President’s Letter: So You Want to Mechanical Harvest?

The first thing to do is ask yourself: Is it a tactical or strategic decision? For many growersmachine harvesting can bea useful tactic to extend the season or do final cleanup after the pick crew moves on. It’s an ideal way to evaluate whether it might fit into your long-term plans. As a strategy, where most or all of the fruit is to be machine-harvested, you need to make a serious commitment to plan all the details then devote considerable resources to build the enabling farm infrastructure.

For our farm it was a strategic decision. From our start in 2014, we made the financial and management commitment to design and construct the Frogmore Fresh Farm to maximize the likelihood of successfully harvesting by machine. Here are some of the key attributes we did our best to incorporate into the farm before we drilled our first well.

  • Variety selection was paramount. Although there is no Holy Grail variety as of yet, a few current ones are quite good and some more are workable.

  • Bed design and construction with at least 10-foot row spacing was a must. Every row must be GPS straight and placement of all above-ground irrigation must accommodate machine requirements. 

  • Bush training with cartons, canes and pruning started with the planting process.

  • Harvester selection was a critical decision. Picking performance, safety, logistical productivity, reliability, service and parts were just some of the key criteria.

  • Perseverance and patience were as important as any attribute to keep us on course to create a maturing machinable farm. 

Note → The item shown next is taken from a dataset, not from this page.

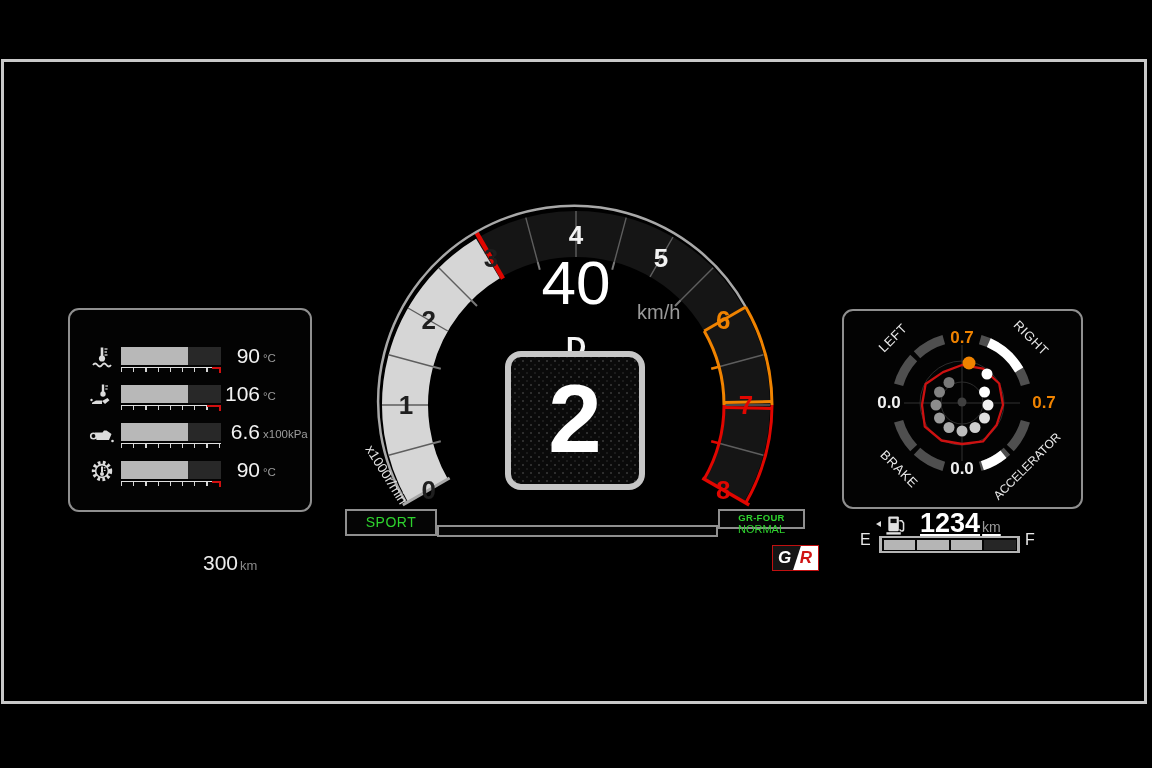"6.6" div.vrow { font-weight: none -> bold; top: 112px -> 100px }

Even the best machine-capable farm faces a myriad of challenges. We’ve learned a lot along the way and are constantly adapting our processes to overcome unforeseen problems or mistakes. Some challenges we have encountered:

  • Up to now, the biggest challenge is we do not 100% machine harvest. As a result, we must manage interleaving hand and machine picking. Besides the logistical complexity of two systems, it is a human relations sticky wicket with hand pickers naturally motivated to compete with the machines. 

  • We have to accept the large loss of fruit we toiled all year to bring to harvest… either left on the ground or the bush, or graded into the dumpster at the pack shed. It is an intellectual exercise to commit to machine harvesting, but we believe as we press ahead and constantly improve our processes we will greatly reduce this negative. 

  • Machining is not as agile as hand picking in response to inclement weather or crop changes during harvest. It’s harder to recover from rain events that swell fruit and cause splits if picking by machine.

  • Staffing, and just managing the machine process, can be a stressful task, especially on top of a daytime hand crew.  Early season we can pick during the day, but when temps get into the upper 80s and 90s, most of the shifts start as the sun is setting and go till dewfall — sometimes quickly before 10 p.m., sometimes dragging into the early morning hours.   

  • Machines can be quite destructive to blueberry plants, their beds and the irrigation system. We have to accept a rate of attrition every year and the cost to repair damages.  We also learned that, if you don’t give plenty of room to make 180 degree turns, your operators will eventually shorten the beds and make the room. 

  • We have to add extra cultural activities to the growing schedule to prepare for the machines. Some tasks are pruning annual sucker growth, installing protection for replants and perfecting row middles to make the harvester travel-ways as smooth as possible.

I could go on and on, but you get the idea; we work on the machine harvesting process all 12 months of the year.

Are you a grower approaching machine harvesting tactically? If so, you still have to keep issues like these in mind, plus deal with the legacy investment of a farm established for hand picking. Plant density may be too tight for larger machines like our Oxbo 7420.  Varieties good for our Florida window, like Jewel and Springhigh, don’t lend themselves to the rigors of machining, particularly when the heat arrives. Then there’s the challenge of bushy mature plants never properly trained, beginning at planting, to enhance the performance of the harvester.  

Even so, incorporating machine harvesting into your operation may make sense.  When we started out there was very little machine harvesting in Florida.  Now there are several quality machine harvest contractors in our region you can contact to see if they can help your operation.  And as you evolve your fields with new plantings you might want to consider making them machine compatible.  Hand crews can pick just as well in a machinable field as one designed just for hand picking.

Machine harvesting has certainly been a journey for us, but the technology and the techniques to enhance it are just lifting off. New and better machines are coming. New and better varieties are coming.  New and better plant growing methods are coming. There will be less loss, better quality and, thank goodness,  lower costs. Our customers will delight in Florida’s long-lasting super-tasty fruit… and our farms will enjoy a long-lasting prosperous future.